Bernoulli’s Principle

Bernoulli’s principle was originally stated to explain the action of a liquid flowing through the varying cross-sectional areas of tubes. In Figure 3-46 a tube is shown in which the cross-sectional area gradually decreases to a minimum diameter in its center section. A tube constructed in this manner is called a “venturi," or “venturi tube." Where the cross-sectional area is decreasing, the passageway is referred to as a converging duct. As the passageway starts to spread out, it is referred to as a diverging duct.

As a liquid (fluid) flows through the venturi tube, the gauges at points “A," “B," and “C" are positioned to register the velocity and the static pressure of the liquid. The venturi in Figure 3-46 can be used to illustrate Bernoulli’s principle, which states that: The static pressure of a fluid (liquid or gas) decreases at points where the velocity of the fluid increases, provided no energy is added to nor taken away from the fluid. The velocity of the air is kinetic energy and the static pressure of the air is potential energy.

In the wide section of the venturi (points A and C of Figure 3-46), the liquid moves at low velocity, producing a high static pressure, as indicated by the pressure gauge. As the tube narrows in the center, it must contain the same volume of fluid as the two end areas. In this narrow section, the liquid moves at a higher velocity, producing a lower pressure than that at points A and C, as indicated by the velocity gauge reading high and the pressure gauge reading low. A good application for the use of the venturi principle is in a float-type carburetor. As the air flows through the carburetor on its way to the engine, it goes through a venturi, where the static pressure is reduced. The fuel in the carburetor, which is under a higher pressure, flows into the lower pressure venturi area and mixes with the air.

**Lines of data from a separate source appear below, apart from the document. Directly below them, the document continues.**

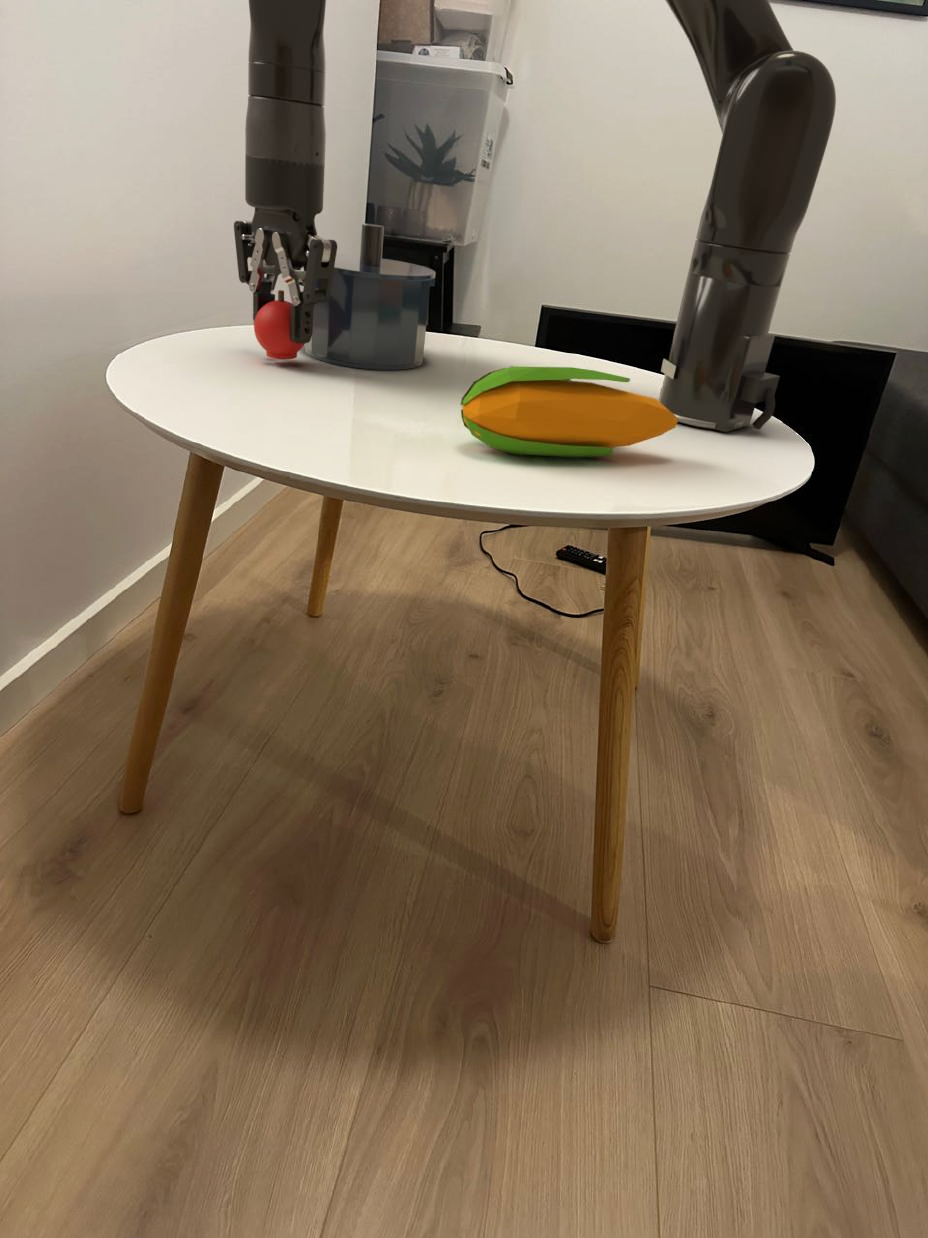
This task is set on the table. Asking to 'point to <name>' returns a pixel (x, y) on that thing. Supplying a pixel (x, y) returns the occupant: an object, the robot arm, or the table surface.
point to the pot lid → (378, 260)
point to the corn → (559, 412)
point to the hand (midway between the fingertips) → (281, 335)
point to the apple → (276, 329)
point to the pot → (371, 323)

Bernoulli’s principle is extremely important in understanding how some of the systems used in aviation work, including how the wing of an airplane generates lift or why the inlet duct of a turbine engine on a subsonic airplane is diverging in shape. The wing on a slow moving airplane has a curved top surface and a relatively flat bottom surface. The curved top surface acts like half of the converging shaped middle of a venturi. As the air flows over the top of the wing, the air speeds up, and its static pressure decreases. The static pressure on the bottom of the wing is now greater than the pressure on the top, and this pressure difference creates the lift on the wing. Bernoulli’s principle and the concept of lift on a wing is covered in greater depth in “Aircraft Theory of Flight" located in this chapter.

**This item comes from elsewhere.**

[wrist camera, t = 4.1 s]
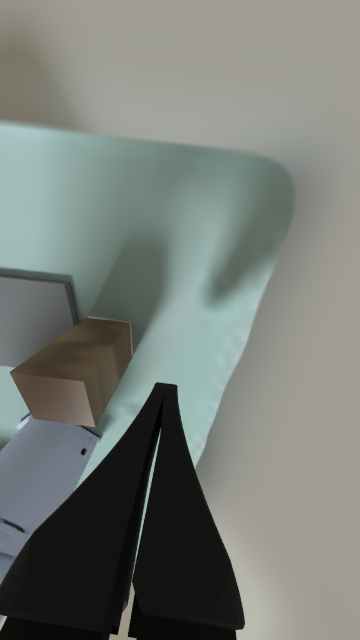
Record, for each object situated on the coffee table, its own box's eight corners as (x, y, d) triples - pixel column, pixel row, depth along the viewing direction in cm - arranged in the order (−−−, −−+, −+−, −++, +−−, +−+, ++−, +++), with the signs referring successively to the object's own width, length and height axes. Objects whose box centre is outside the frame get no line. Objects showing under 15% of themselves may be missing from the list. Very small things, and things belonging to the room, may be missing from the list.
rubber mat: (69, 282, 13) (64, 284, 13) (89, 372, 18) (85, 376, 17) (-90, 265, 14) (-102, 266, 13) (-32, 357, 18) (-39, 360, 18)
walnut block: (131, 321, 15) (83, 381, 8) (133, 355, 16) (95, 427, 10) (88, 316, 15) (9, 372, 8) (94, 351, 16) (33, 418, 10)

Sound has been defined as a series of disturbances in matter that the human ear can detect. This definition can also be applied to disturbances which are beyond the range of human hearing. There are three elements which are necessary for the transmission and reception of sound. These are the source, a medium for carrying the sound, and the detector. Anything which moves back and forth (vibrates) and disturbs the medium around it may be considered a sound source.

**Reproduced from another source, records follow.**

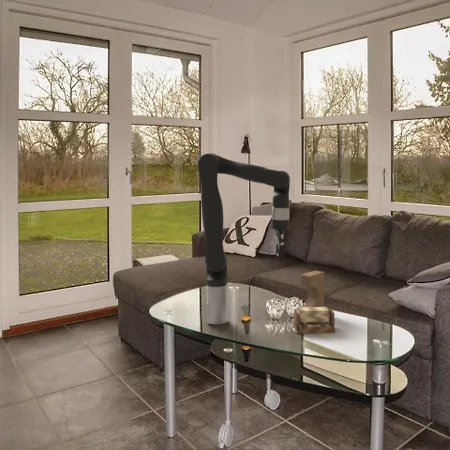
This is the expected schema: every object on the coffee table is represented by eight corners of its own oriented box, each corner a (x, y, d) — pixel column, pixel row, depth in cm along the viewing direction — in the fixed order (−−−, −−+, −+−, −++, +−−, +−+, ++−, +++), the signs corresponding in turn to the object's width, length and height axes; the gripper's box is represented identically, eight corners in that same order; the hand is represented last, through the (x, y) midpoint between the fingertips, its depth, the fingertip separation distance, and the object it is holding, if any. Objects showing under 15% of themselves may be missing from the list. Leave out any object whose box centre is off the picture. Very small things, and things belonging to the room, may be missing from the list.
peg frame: (296, 333, 213) (297, 315, 212) (293, 325, 223) (293, 308, 222) (335, 332, 214) (335, 314, 213) (329, 324, 224) (329, 307, 222)
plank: (326, 318, 220) (326, 306, 219) (328, 322, 215) (328, 310, 214) (298, 318, 221) (298, 307, 220) (299, 322, 216) (299, 310, 215)
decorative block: (309, 319, 231) (310, 276, 228) (300, 316, 235) (300, 274, 232) (324, 314, 238) (325, 272, 235) (315, 311, 242) (315, 270, 239)
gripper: (291, 220, 211) (290, 258, 213) (286, 215, 225) (286, 252, 227) (273, 220, 211) (272, 258, 213) (269, 215, 225) (269, 252, 227)
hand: (279, 255), depth 220 cm, fingers open, 8 cm apart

An example of the production and transmission of sound is the ring of a bell. When the bell is struck and begins to vibrate, the particles of the medium (the surrounding air) in contact with the bell also vibrate. The vibrational disturbance is transmitted from one particle of the medium to the next, and the vibrations travel in a “wave" through the medium until they reach the ear. The eardrum, acting as detector, is set in motion by the vibrating particles of air, and the brain interprets the eardrum’s vibrations as the characteristic sound associated with a bell.